My alarm is set for 7:00 AM every single day. I won’t attempt to persuade you into thinking I awake bright-eyed and leap out of bed ready to greet the new day upon hearing the sounds of birds, which my phone uses to notify me of the time. Most days though, I’m at least conscious of the alarm, I’m able to shut it off, and if I choose to linger a bit in that deep level of comfort one can rarely reach at night when you’re desperately trying to, I do it intentionally.
I typically get out of bed in short order, primarily because there’s a dog sleeping next to me and I’m constantly worried about him needing to use the bathroom. It’s a rather odd thing to concern myself with because he doesn’t seem concerned at all, but I have a high empathetic response and I can’t bear the idea that I couldn’t go to the bathroom until someone let me out. However, this morning I sat up on the edge of the bed and my eyes were nailed shut and my neck was made of silly string, unable to keep my head vertical. It took a monumental effort to force my legs to hold me up and start shuffling out of the bedroom.

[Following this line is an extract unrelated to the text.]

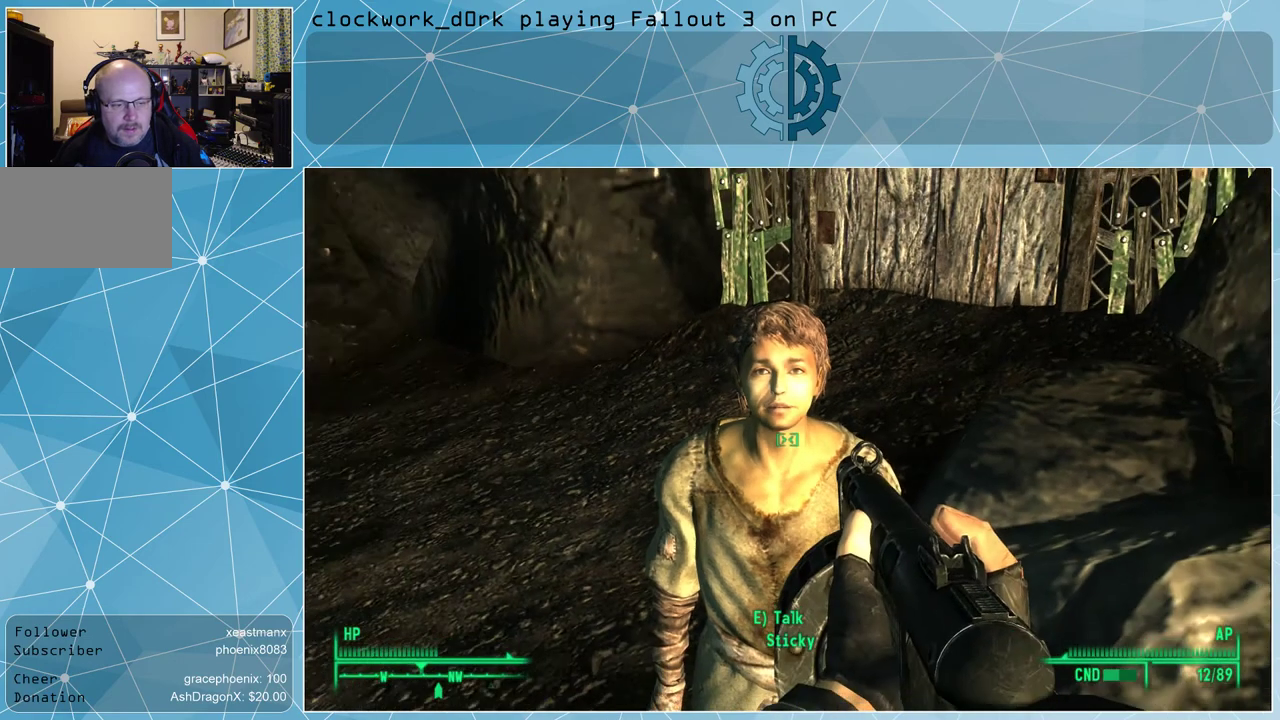
{"keys": [], "mouse": [], "events": []}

Teeth brushed, weight noted and caffeine/Aleve combo consumed, I continued the morning ritual and that common concern floated into my consciousness: How am I going to train this morning feeling like this? I get this thought a lot, but it’s always for naught as by the time I get to the gym I’m ready to go and today was no exception. I was a little bored lifting today, but physically I felt quite good.
I shook up my split a little bit over the weekend as I thought one of my own making would please me more than following someone else’s, even though I’ve had that idea many times before. I will say that I think Jamie Lewis’ splits from his epic Powerlifting book Destroy the Opposition are the best I’ve used. I used the concept of the Norwegian Powerlifting Team’s rumored frequency test and took what I consider to be solid Powerlifting specific training paradigms for the three lifts and split the workouts across 6 days. I don’t like hammering myself into oblivion on one lift in one session; for example having a Squat Day where I do squats and squat accessory moves like SLDL, Pause Squats, Front Squats, etc. I lose both interest and energy when I train that way but I acknowledge all of those lifts are important to improve the Squat. So I spread them out across the week.

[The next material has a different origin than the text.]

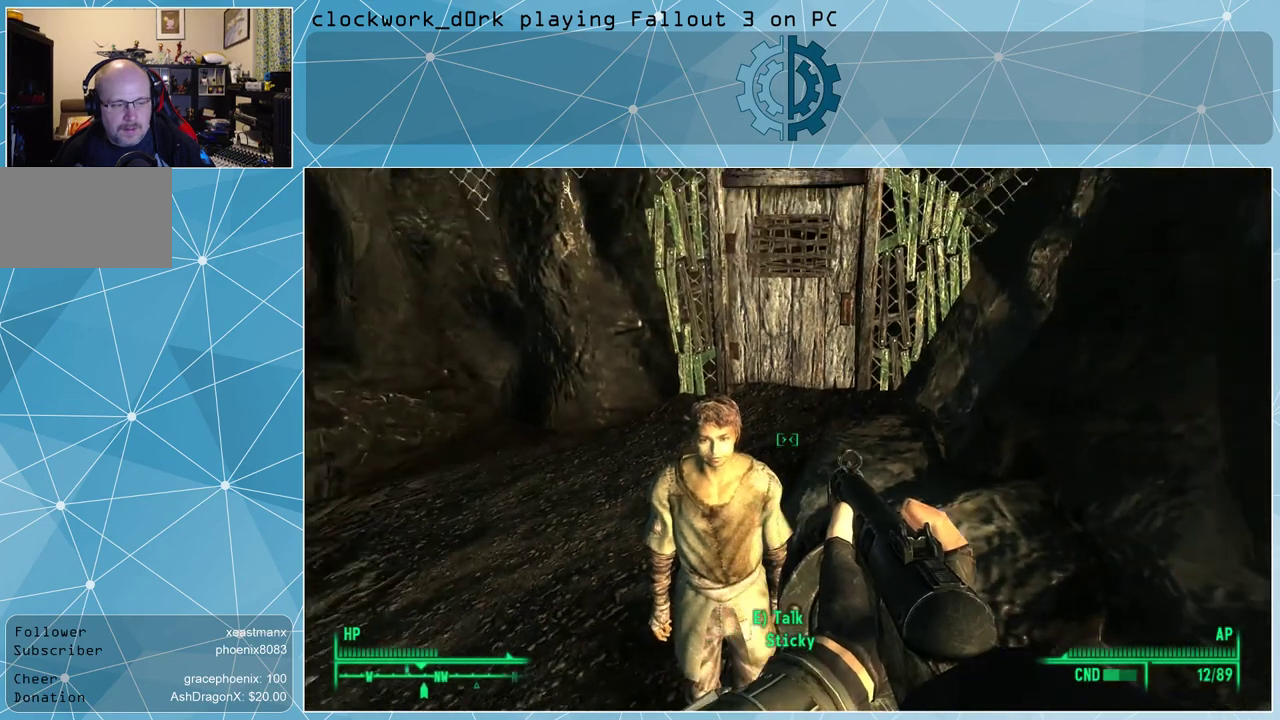
{"keys": [], "mouse": [], "events": []}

I squatted heavy yesterday, so for today, I planned Pause Squats but I did some Close Grip Bench work first.
Close Grip Bench
- 167.5 x 7 (a rep PR), 4 and 4.
I repeated the weight rather than my usual load drop either because I was too lazy to change the weights or I wanted more reps at that intensity. Take your pick.
I shot some video of these the last time I did them, and my pause wasn’t as long when I watched it vs. how long they felt when I had done them. So today I specifically paused longer in the hole with the same weight from last time. I was really pleased with how comfortable I felt sitting way deep in a squat with 197.5 lbs on my back for a solid 3 count.
- 197.5 x 3, 3, 3, 2
At some point during the squats, when I walked to the fountain to get some water, I saw a dude doing EZ Bar curls in front of the mirror. After my warm up sets for Pressing, I went to get more water and he was doing alternating DB curls for biceps. When I left for the day after my Press sets, he was doing concentration curls for biceps. The dude literally trained biceps the entire time I did squats and BTN Press.
- 105 x 5, 4, 4
While the first set was a rep PR, it was a struggle. The weight felt heavy and I was running out of gas and was thinking about eggs.